Ailelerimiz çocuklarını yetiştirirken nelere dikkat etmekte, neleri öncelemekteler? Ailelerimizi çocuklarının hangi halleri mutlu kılmaktadır? Okula, çevreye ve topluma baktığımızda ailelerimiz için en önemli ve tek öncelik akademik başarıdır! Çocuğunun durumunu takip eden bir aile, okula gittiğinde tek bir şeyi soruyor: Dersler nasıl? Dersler çok iyi ama dersten ders çıkarabilmiş değiliz!
Kimse de çocuğumun ahlakî ve sosyal durumu, saygısı, sevgisi ne durumdadır, diye sormuyor. Neden sormuyorlar diye düşündüğümüzde garip bir manzara çıkıyor ortaya. Herkes çocuğuna çok güveniyor, herkes çocuğunu biricik ve özellikli görüyor.
Çocuğu kopya çektiği için okula gelen bir veli şöyle diyor: “Benim çocuğum asla kopya çekmez, ben çocuğuma güveniyorum, çocuğum yalan söylemez!” Bu durum şudur: Yalan söyleyen öğretmen var! Vay yalancı öğretmen, gel bakalım buraya, sen nasıl bu çocuğa iftira atarsın! Evet, öğretmen kabahatli oluyor. Çünkü başarıya giden her yol mübahtır anlayışı yerleşti. Dolayısıyla kopya çekmek de soruları çalmak da serbesttir! Çocuk başarılı olsun da ahlak önemli değil!

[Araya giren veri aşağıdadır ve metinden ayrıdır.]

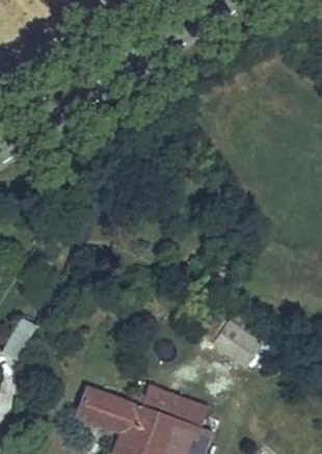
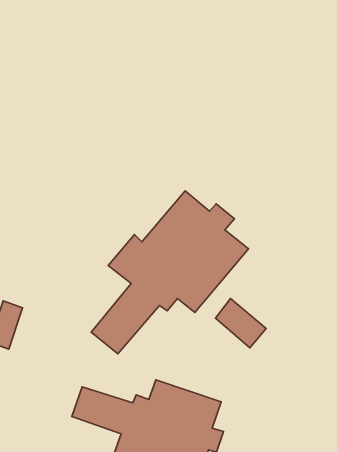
building: none -> [91,191,248,354]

Kişisel başarıyı kutsal hale geldik. Bu kişisellik, bencil bir gençliği doğuruyor. Sonunda birbirinden habersiz, birbirini umursamayan, saygısız, kıymet bilmeyen, vefadan ve fedakârlıktan uzak bir nesil ile karşı karşıya kalıyoruz. İşte böyle bir nesil, gelenek, âdet, örf, töre ve inançtan mahrum yetişiyor. İnsanı insan yapan böyle değerlerden mahrum bir gençliğin doldurduğu sokaklar, meydanlar, mesire yerleri, topluma açık her yer bizler için içler acısı manzaralar ile doludur. Ramazan ayının manevî havasını bile teneffüs etmekten aciz böylesi vurdumduymaz gençler başarılı olsa ne yazar! Sınırsız hak talep eden, büyüklere hürmet göstermeyen ve sorumluluktan kaçan bir gençlik için seçilme yaşını 18’e indirsek ne olur! Ağzında argodan öte küfür taşıyan ve dini değerlerle alay eden birisinin, TC kimlik kartı taşıması ve kimliğinde dininin İslam yazıyor olması neye yarar!

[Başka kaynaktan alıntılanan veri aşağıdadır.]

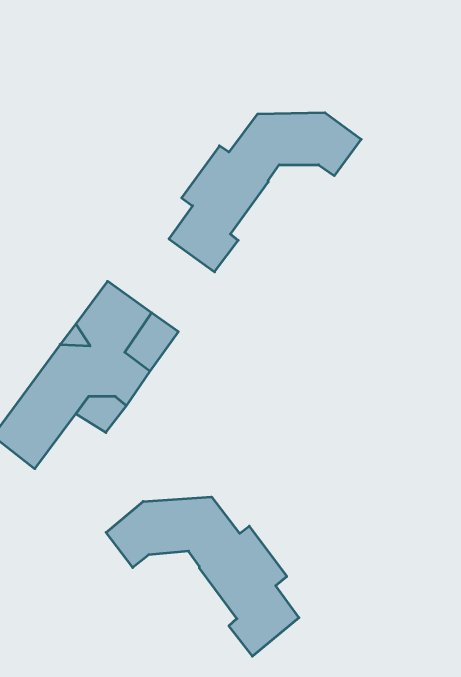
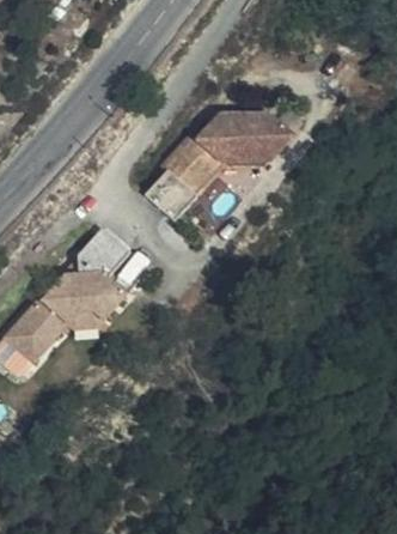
building: [106,497,299,656] -> none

Yazar Vehbi Vakkasoğlu, "Dün Çanakkale’yi geçemeyenler, bugün ailemizi geçmek ve ezmek istemekteler. Dolayısıyla bugünün Çanakkale’si ailedir. Onlar şimdi son kalemiz olan ailemizi temelden yıkmak istiyorlar" diyor. Evet, aile bizim kalemiz, dayanağımız, toplumu ve milleti var eden sarsılmaz gücümüzdür. Ailelerimiz, sadece başarıyı önemserse çocuklarını toplumdan koparmış ve fedakârlıktan mahrum bırakmış olacaklardır. Her şeyden önce iyi bir insan olabilmeyi gaye edinmek gerekir.